# PCA: from newbie to ninja

Posted on 05 July 2018 in Tutorials

# PCA: from newbie to ninja¶

In this PCA crash course, we're going to set the stage with a brief theoretical background on what PCA is and what it tries to do, and then we're going to jump right in and write our own implementation from scratch.

### What I expect you to know:¶

• A bit of linear algebra (matrix multiplication, transpose)
• A bit of Python (Numpy, Matplotlib)

# Intro: PCA in one drawing¶

When applying PCA, we aim to find a linear transformation $C$ which, applied to our data $X$, gives us a lower dimensional representation $W$ which captures most of the variance in the data (or alternatively minimizes the reconstruction error). That is, given a data matrix $X$ of dimension $n \times m$, we look for another matrix $C$ of dimensions $m \times q$ such that if we multiply $X$ by $C$ we get a matrix $W$ of size $n \times p$, with $p < m$ which captures as much of the information contained in $X$ as possible. Understanding PCA involves keeping track of some matrix multiplication logistics, which are summarized in the drawing below. As shown in the image above, we start with a data matrix $X$ in which the columns are the features (e.g. recorded neurons in a population) and the rows are samples (e.g. time points at which our signal is recorded). The reconstruction $\hat{X} = WC^T$ is then obtain by matrix multiplication of the loadings $W$ with the tranpose of the PCA components $C^T$. The loadings, as shown in the bottom part of the image, are the results of projecting the data matrix $X$ in space determined by the PCA components $C$, so when people talk about 'projecting the data in the lower dimensional space determined by the first $n$ PCA components', what they mean is packing the first $n$ PCA components in a matrix $C$ and computing the matrix multiplication $W = XC$. As a consequence of matrix multiplication, the resulting projected data $W$ will have as many dimensions (columns) as there are components in $C$, and as many samples (rows) as there are samples in $X$, and it is thus effectively a more compact representation of $X$.

# Theoretical preliminaries¶

## Minimizing the reconstruction error or maximizing the variance?¶

PCA can be formulated in two equivalent ways: minimizing the reconstruction error, or maximizing the variance (of the projected data). When we want to minimize the reconstruction error, we can write the PCA objective as:

\begin{align} \underset{C}{\mathrm{minimize}} & \quad \left \Vert X - XCC^T \right \Vert ^2 _F \\ \mathrm{subject\,to} & \quad C^TC=I \end{align}

Where $C^TC = I$ is a constraint imposing orthogonality of the PCA components.

▶ _Exercise details_:
According to the PCA tutorial, what are the two equivalent ways PCA can be formulated?

▶ _Given information_:
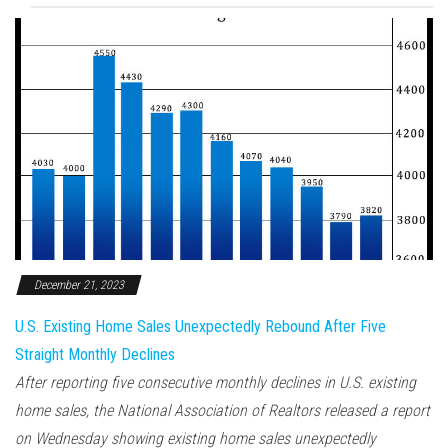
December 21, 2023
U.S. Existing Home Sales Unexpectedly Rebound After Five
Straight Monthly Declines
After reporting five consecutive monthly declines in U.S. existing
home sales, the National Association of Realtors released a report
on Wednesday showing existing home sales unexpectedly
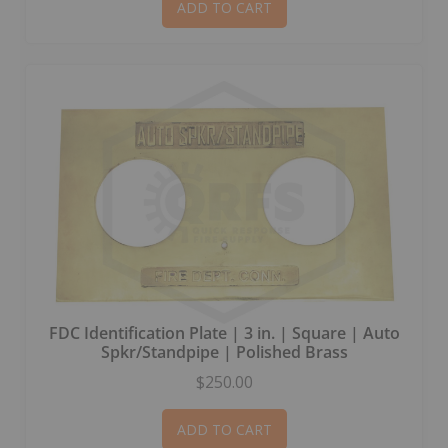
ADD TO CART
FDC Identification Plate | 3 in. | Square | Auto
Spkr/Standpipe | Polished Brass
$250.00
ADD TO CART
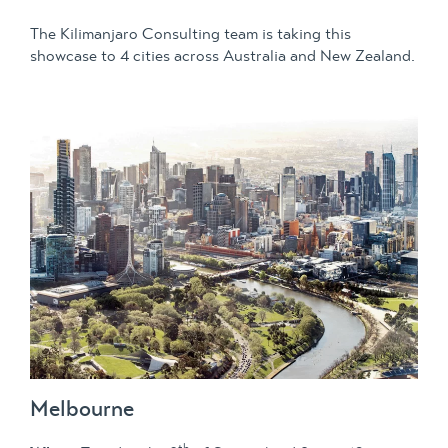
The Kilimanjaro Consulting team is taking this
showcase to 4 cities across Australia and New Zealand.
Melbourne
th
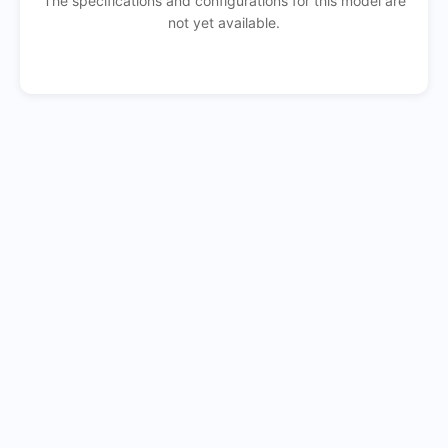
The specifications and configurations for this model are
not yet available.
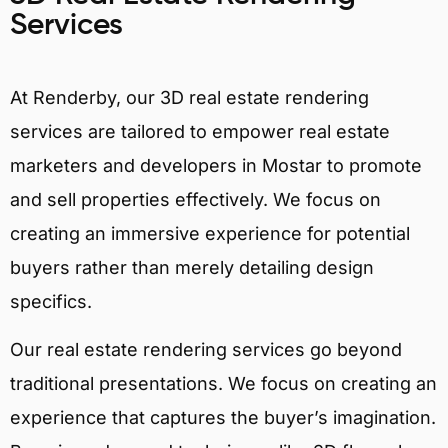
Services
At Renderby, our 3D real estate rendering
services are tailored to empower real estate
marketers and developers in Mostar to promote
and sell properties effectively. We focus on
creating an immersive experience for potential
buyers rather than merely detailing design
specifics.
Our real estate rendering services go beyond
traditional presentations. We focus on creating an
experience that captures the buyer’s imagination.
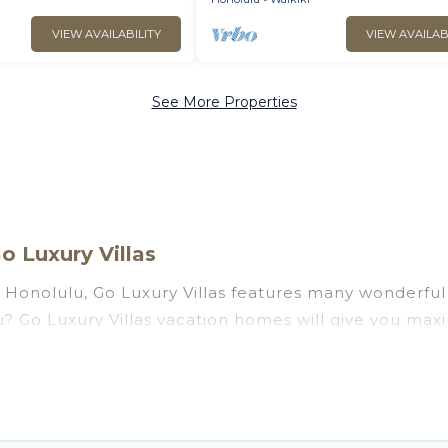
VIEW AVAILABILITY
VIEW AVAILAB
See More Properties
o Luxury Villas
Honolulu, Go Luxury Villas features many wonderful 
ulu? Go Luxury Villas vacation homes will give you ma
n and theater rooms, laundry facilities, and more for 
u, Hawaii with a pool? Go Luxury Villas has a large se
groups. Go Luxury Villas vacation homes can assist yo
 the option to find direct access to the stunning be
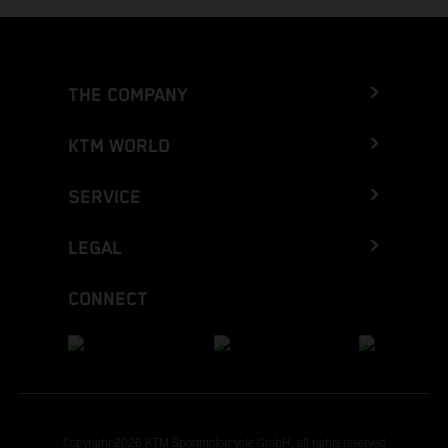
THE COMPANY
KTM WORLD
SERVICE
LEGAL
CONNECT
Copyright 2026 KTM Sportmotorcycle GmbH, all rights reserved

▶ _Response to this exercise_:
Minimizing the reconstruction error, or maximizing the variance of the projected data.